Dans ses Questions sur l'Encyclopédie, il raille la justification de l'esclavage par la théorie du contrat de l'école du droit naturel lorsqu'il demande à ce qu'on lui montre le contrat entre le maître et l'esclave. Il n’hésite pas à récuser aussi le droit d'esclavage sur les prisonniers de guerre, forme admise depuis l'Antiquité.


Le scandale de l'esclavage accompagne tout au long la polémique anti-chrétienne et anti-biblique de Voltaire. Il observe que l'Eglise est restée muette sur le sujet et que le clergé n'a pas fait pour la cause des Noirs ce que Las Casas avait fait pour les Indiens, celui-ci se rangeant du côté des partisans de l'esclavage des Noirs en invoquant la malédiction de Cham.

Cependant s'il dénonce l'esclavage il ne s'engage pas pour autant dans la voie de son abolition. Dans son Essai sur les moeurs,  il objectera aussi qu' „ un peuple qui trafique ses enfants est encore plus condamnable que l'acheteur; ce négoce démontre notre supériorité; celui qui se donne un maître était né pour en avoir“ et constatera avec résignation que „ l'esclavage est aussi ancien que la guerre et la guerre aussi ancienne que la nature humaine. On était si accoutumé à cette dégradation de l'espèce qu'Epictète , qui assurement, valait mieux que son maître, n'est jamais étonné d'être esclave“

Confrontant le droit des hommes à l'égalité au constat des inégalités, il en arrive à plaider pour l'acceptation de ces inégalités vues comme „inévitables“.

S'il ne prend par la voie de l'abolitionnisme et de la liberté, il s'inscrit plutôt dans pensée d'une amélioration progressive voire de l'affranchissement même graduel.

Cependant à la fin de sa vie, il s'engagera de manière plus directe et ferme dans la dénonciation des derniers « esclaves » en France, à savoir les serfs du Jura qui, en vertu du privilège de la mainmorte, étaient soumis aux moines du chapitre de Saint-Claude dans le Jura.

La mainmorte était l’incapacité dont étaient frappés les serfs en France au Moyen-Age. Son objectif était d’éviter que les biens passent à des personnes extérieures à la seigneurie. Ainsi durant sa vie, le serf jouissait librement de ses biens personnels ; il pouvait disposer de sa terre avec la permission de son seigneur mais il était privé de la faculté de faire son testament et, à sa mort, ses biens revenaient au seigneur.


En Franche-Comté, il semble que le tiers de la population soit serve. Dans les campagnes de la province, les lieux serviles sont omniprésents, sauf autour de Besançon, pôle de franchise, et dans les zones de vignoble.

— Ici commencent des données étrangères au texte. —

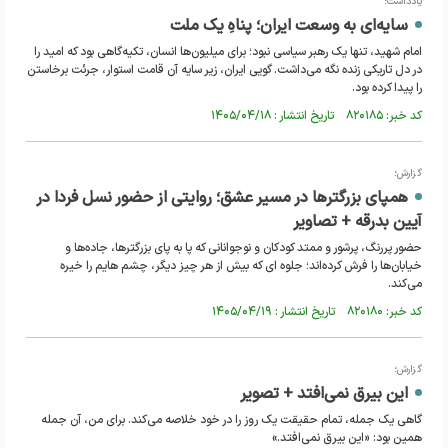
یادداشت؛
سایه‌ای به وسعت ایران؛ پناهِ یک ملت
امام شهید، تنها یک رهبر سیاسی نبود؛ برای میلیون‌ها انسان، تکیه‌گاهی بود که امید را
در دل تاریکی زنده نگه می‌داشت. گویی ایران، زیر سایه آن قامت استوار، جرئت برخاستن
را پیدا کرده بود.
کد خبر: ۸۲۰۱۸۵ تاریخ انتشار : ۱۴۰۵/۰۴/۱۸
گزارش؛
همپای بزرگترها در مسیر عشق؛ روایتی از حضور نسل فردا در
آیین بدرقه + تصاویر
حضور پررنگ، پرشور و ممتد کودکان و نوجوانانی که پا به پای بزرگترها، جاده‌ها و
خیابان‌ها را فرش کرده‌اند؛ جلوه ای که بیش از هر چیز دیگر، چشم هایم را خیره
می‌کند.
کد خبر: ۸۲۰۱۸۰ تاریخ انتشار : ۱۴۰۵/۰۴/۱۹
گزارش؛
این بیرق نمی‌افتد + تصویر
گاهی یک جمله، تمام حقیقت یک روز را در خود خلاصه می‌کند. برای من، آن جمله
همین بود: «این بیرق نمی‌افتد.»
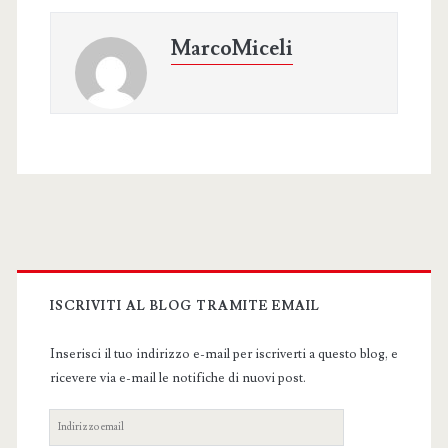
MarcoMiceli
Primary
Sidebar
ISCRIVITI AL BLOG TRAMITE EMAIL
Inserisci il tuo indirizzo e-mail per iscriverti a questo blog, e
ricevere via e-mail le notifiche di nuovi post.
Indirizzo
email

Globalement il se dégage deux grandes aires : le baillage d'Amont au nord soit l'actuelle Haute-Saône et l'extrême sud avec le Haut-Jura. La majorité des seigneuries serviles y relèvent de l'Église, avec en particulier les deux abbayes de Luxeuil et de Saint- Claude. Au XVIIIe siècle, ces deux régions forment de loin le pôle servile le plus important de France : 75% des serfs et 50% des mainmortables du royaume s’y trouvent.

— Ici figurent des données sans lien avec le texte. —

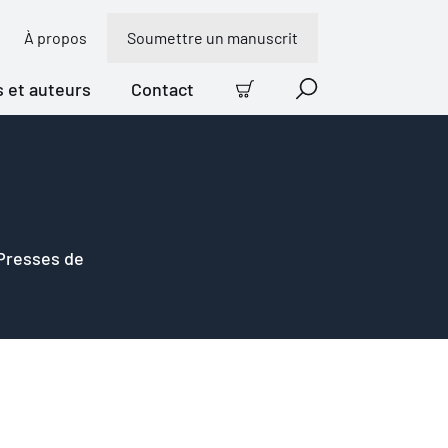
À propos
Soumettre un manuscrit
s et auteurs
Contact
Panier
Recherche
 Presses de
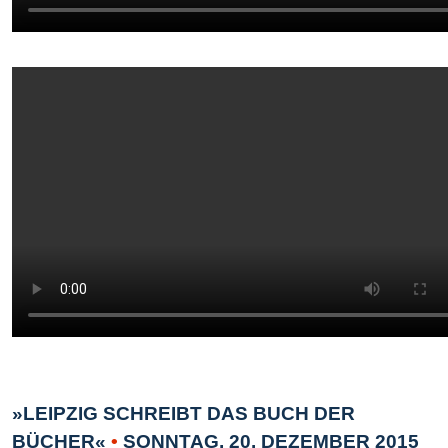
»LEIPZIG SCHREIBT DAS BUCH DER
BÜCHER«
•
SONNTAG, 20. DEZEMBER 2015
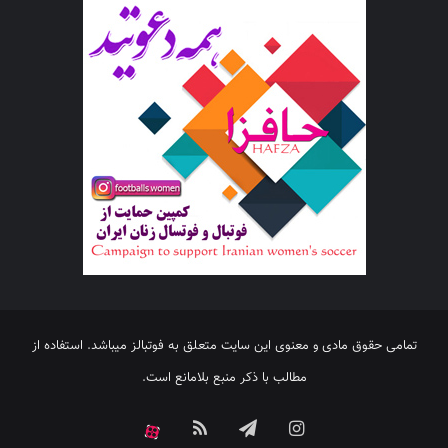
تمامی حقوق مادی و معنوی این سایت متعلق به فوتبالز میباشد. استفاده از
مطالب با ذکر منبع بلامانع است.
اینستاگرام
تلگرام
خوراک
آپارات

Cette situation est alors dénoncée violemment par Voltaire dans sa Requête au Roi pour les serfs de Saint-Claude paru en 1775.

„20.000 pères de famille, cultivateurs de la terre de vos 2 bourgognes, ou servant votre Majesté dans vos armées, se jettent à vos pieds. Ceux d'entre nous qui sont esclaves de quelques abbayes et de quelques chapitres, par un abus uniquement fondé sur de faux titres, vous demandent par leurs cris et leurs larmes, de n'appartenir qu'à votre Majesté …. Votre Majesté ne souffrira pas cette tâche dont votre royaume se trouve souillé sous un monarque qui dès sa jeunesse est le père de la patrie“

Par l'Édit du 8 août 1779, le roi Louis XVI abolit le servage et affranchit tous „les main-mortables (les serfs) des domaines du Roi“ , ainsi que les « hommes de corps », les « mortaillables » et les « taillables » sur les domaines royaux de France.

Mais cette réalité du servage restera en vigueur dans les domaines des écclesiatistiques jusqu'à la Révolution et la nuit du 4 août marquera la fin des privilèges, libérant définitivement les derniers serfs du Royaume de France.